|Publisher||Society of Petroleum Engineers||Language||English|
|Content Type||Conference Paper|
|Title||A Permeability Model for Coal and Other Fractured, Sorptive-Elastic Media|
Eric P. Robertson, SPE, Idaho Natl. Laboratory, and Richard L. Christiansen, SPE, Colorado School of Mines
SPE Eastern Regional Meeting, 11-13 October 2006, Canton, Ohio, USA
2006. Society of Petroleum Engineers
|6.5.2 Construction of Static Models
6.5.5 Evaluation of Uncertainties
6.5.3 Scaling Methods
6.5.1 Simulator Development
6.5 Reservoir Simulation
This paper describes the derivation of a new equation that can be used to model the permeability behavior of a fractured, sorptive-elastic media, such as coal, under variable stress conditions commonly used during measurement of permeability data in the laboratory. The model is derived for cubic geometry under biaxial or hydrostatic confining pressures. The model is also designed to handle changes in permeability caused by adsorption and desorption of gases from the matrix blocks. The model equations can be used to calculate permeability changes caused by the production of methane from coal as well as the injection of gases, such as carbon dioxide, for sequestration in coal. Sensitivity analysis of the model found that each of the input variables can have a significant impact on the outcome of the permeability forecast as a function of changing pore pressure; thus, accurate input data are essential. The permeability model can also be used as a tool to determine input parameters for field simulations by curve-fitting laboratory-generated permeability data. The new model is compared to two other widely used coal permeability models using a hypothetical coal with average properties.
During gas production from a coal seam, as reservoir (pore) pressure is lowered, gas molecules, such as methane, are desorbed from the matrix and travel by diffusion to the cleat (natural fracture) system where they are conveyed to producing wells.

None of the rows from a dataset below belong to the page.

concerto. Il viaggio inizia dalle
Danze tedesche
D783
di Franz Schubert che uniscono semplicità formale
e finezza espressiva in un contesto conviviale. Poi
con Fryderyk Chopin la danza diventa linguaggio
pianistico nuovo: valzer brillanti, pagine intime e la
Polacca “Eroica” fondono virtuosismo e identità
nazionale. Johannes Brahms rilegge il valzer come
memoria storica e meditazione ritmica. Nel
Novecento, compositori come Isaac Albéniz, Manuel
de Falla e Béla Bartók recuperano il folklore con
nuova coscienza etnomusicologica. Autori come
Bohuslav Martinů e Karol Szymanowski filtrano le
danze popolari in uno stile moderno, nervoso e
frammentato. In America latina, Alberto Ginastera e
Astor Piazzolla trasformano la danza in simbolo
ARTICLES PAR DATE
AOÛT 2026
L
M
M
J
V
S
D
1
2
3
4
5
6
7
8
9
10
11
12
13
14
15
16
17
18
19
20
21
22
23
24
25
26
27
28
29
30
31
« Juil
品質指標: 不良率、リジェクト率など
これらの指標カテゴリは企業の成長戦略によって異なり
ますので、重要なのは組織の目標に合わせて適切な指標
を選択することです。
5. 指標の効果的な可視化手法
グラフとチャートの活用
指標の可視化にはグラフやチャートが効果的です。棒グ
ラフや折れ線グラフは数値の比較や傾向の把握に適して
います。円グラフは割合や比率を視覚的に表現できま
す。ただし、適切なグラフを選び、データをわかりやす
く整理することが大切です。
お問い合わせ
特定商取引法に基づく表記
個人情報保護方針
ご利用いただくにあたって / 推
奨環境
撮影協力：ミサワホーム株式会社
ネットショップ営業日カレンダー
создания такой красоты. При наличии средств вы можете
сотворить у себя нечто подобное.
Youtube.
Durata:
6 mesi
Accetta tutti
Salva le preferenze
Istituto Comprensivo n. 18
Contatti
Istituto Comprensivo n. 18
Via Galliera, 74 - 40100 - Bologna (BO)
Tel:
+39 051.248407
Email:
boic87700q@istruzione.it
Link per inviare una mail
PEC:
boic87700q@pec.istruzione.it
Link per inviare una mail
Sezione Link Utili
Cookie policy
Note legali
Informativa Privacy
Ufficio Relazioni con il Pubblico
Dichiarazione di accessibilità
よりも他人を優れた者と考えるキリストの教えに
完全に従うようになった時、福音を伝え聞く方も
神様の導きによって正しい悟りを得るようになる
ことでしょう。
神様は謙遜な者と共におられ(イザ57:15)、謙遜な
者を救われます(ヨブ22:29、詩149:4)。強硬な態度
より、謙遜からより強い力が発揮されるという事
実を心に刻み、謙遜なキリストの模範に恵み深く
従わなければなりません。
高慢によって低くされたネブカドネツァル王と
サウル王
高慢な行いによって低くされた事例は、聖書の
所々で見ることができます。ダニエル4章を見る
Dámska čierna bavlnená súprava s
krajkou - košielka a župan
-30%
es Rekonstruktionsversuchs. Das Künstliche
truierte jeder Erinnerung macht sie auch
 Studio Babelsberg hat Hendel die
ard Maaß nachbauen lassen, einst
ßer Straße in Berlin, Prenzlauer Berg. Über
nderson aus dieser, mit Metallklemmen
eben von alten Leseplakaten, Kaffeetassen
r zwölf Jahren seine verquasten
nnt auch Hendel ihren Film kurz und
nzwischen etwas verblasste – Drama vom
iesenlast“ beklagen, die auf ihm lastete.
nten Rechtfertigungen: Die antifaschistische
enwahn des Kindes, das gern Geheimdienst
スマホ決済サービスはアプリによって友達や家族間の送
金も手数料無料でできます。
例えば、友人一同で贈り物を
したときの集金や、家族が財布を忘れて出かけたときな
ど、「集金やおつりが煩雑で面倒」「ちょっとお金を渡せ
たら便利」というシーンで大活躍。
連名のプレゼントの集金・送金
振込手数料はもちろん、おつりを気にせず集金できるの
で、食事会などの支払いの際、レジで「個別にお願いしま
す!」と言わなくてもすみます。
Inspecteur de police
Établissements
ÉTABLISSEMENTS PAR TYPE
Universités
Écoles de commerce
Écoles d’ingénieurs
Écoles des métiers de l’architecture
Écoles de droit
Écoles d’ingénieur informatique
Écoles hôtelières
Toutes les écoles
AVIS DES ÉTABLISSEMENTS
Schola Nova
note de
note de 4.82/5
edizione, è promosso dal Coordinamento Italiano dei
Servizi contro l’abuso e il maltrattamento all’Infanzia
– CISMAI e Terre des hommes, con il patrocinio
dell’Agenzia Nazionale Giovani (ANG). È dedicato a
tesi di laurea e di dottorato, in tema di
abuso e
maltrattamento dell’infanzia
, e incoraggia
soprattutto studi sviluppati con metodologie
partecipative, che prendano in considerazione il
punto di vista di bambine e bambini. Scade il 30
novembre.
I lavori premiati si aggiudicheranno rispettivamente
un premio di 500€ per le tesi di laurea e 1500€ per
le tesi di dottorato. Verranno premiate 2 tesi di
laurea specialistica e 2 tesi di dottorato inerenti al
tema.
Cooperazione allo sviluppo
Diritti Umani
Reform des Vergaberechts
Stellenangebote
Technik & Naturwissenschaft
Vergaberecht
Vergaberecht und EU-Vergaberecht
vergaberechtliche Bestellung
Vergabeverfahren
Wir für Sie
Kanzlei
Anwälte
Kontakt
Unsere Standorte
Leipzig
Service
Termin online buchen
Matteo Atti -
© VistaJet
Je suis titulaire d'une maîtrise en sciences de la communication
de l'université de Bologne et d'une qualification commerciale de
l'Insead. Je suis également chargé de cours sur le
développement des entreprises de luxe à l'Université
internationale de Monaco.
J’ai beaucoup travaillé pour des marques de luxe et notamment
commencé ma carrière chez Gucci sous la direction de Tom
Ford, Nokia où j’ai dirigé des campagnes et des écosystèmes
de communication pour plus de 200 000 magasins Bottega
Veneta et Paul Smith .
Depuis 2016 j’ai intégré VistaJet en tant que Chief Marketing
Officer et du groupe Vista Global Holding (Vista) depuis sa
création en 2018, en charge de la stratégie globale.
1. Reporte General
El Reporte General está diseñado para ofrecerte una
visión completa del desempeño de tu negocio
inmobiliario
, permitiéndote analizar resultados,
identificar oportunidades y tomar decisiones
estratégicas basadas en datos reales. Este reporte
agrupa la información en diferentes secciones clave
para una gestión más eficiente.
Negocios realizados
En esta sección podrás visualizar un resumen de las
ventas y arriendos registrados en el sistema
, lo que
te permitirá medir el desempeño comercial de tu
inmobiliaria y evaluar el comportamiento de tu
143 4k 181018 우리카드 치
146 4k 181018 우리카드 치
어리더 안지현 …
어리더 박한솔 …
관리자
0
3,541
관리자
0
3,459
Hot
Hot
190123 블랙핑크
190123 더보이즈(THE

Fluid movement in coal is controlled by slow diffusion within the coal matrix and described by Darcy flow within the fracture system, which is much faster than the contribution of diffusion. A coal formation is typically treated as a fractured reservoir with respect to fluid flow; meaning that the sole contributor to the overall permeability of the reservoir is the fracture system and the contribution of diffusion through the matrix to total flow is neglected. Coalbeds are unlike other non-reactive fractured reservoirs because of their ability to adsorb (or desorb) large amounts of gas, which causes swelling (or shrinkage) of the matrix blocks.
Coal has the capacity to adsorb large amounts of gases because of their typically large internal surface area, which can range from 30 m2/g to 300 m2/g.[i] Some gases, such as carbon dioxide, have a higher affinity for the coal surfaces than others, such as nitrogen. Knowledge of how the adsorption or desorption of gases affects coal permeability is important not only to operations involving the production of natural gas from coal beds, but also to the design and operation of projects to sequester greenhouse gases in coal beds.[ii] Laboratory measurements of permeability using coal samples can be used to gain insight into field-scale permeability changes and to determine key coal property values necessary for field-scale simulation.
A number of permeability models derived for sorptive-elastic media such as coals have been detailed in the literature and include those proposed by: Gray in 1987, Sawyer et al. in 1990, Seidle and Huitt in 1995, Palmer and Mansoori in 1998, Pekot and Reeves in 2003, and Shi and Durucan in 2003. These models were derived to mimic field conditions and assume a matrix-block geometry described as a bundle of vertical matchsticks under a uniaxial stress regime.6,
However, in the laboratory, permeability is typically measured using hydrostatic (biaxial) core holders, which apply a single confining pressure to all external points of the core inside the holder. This is obviously different than the stress conditions encountered in the field, which are typically characterized as being under uniaxial stress. Moreover, on a bench-scale, coal matrix blocks may be better approximated by cubic instead of matchstick geometry as will be discussed later in this paper. A recent study compared the accuracy of three field-permeability models when applied to laboratory-generated, sorption-affected permeability data and found that none of the three was able to accurately match the data. A model specifically derived for laboratory coreflooding conditions would be expected to provide a more reasonable match of permeability results.
This paper describes the derivation of a new model that describes the permeability behavior of a fractured, sorptive-elastic media, such as coal, under typical laboratory conditions where common radial and axial pressures are applied to a core sample during permeability measurements. The new model can be applied to fractured rock formations where the matrix blocks do not contribute to the porosity nor to the permeability of the overall system, but where adsorption and desorption of gases by the matrix blocks cause measurable swelling and shrinkage and thus affect permeability.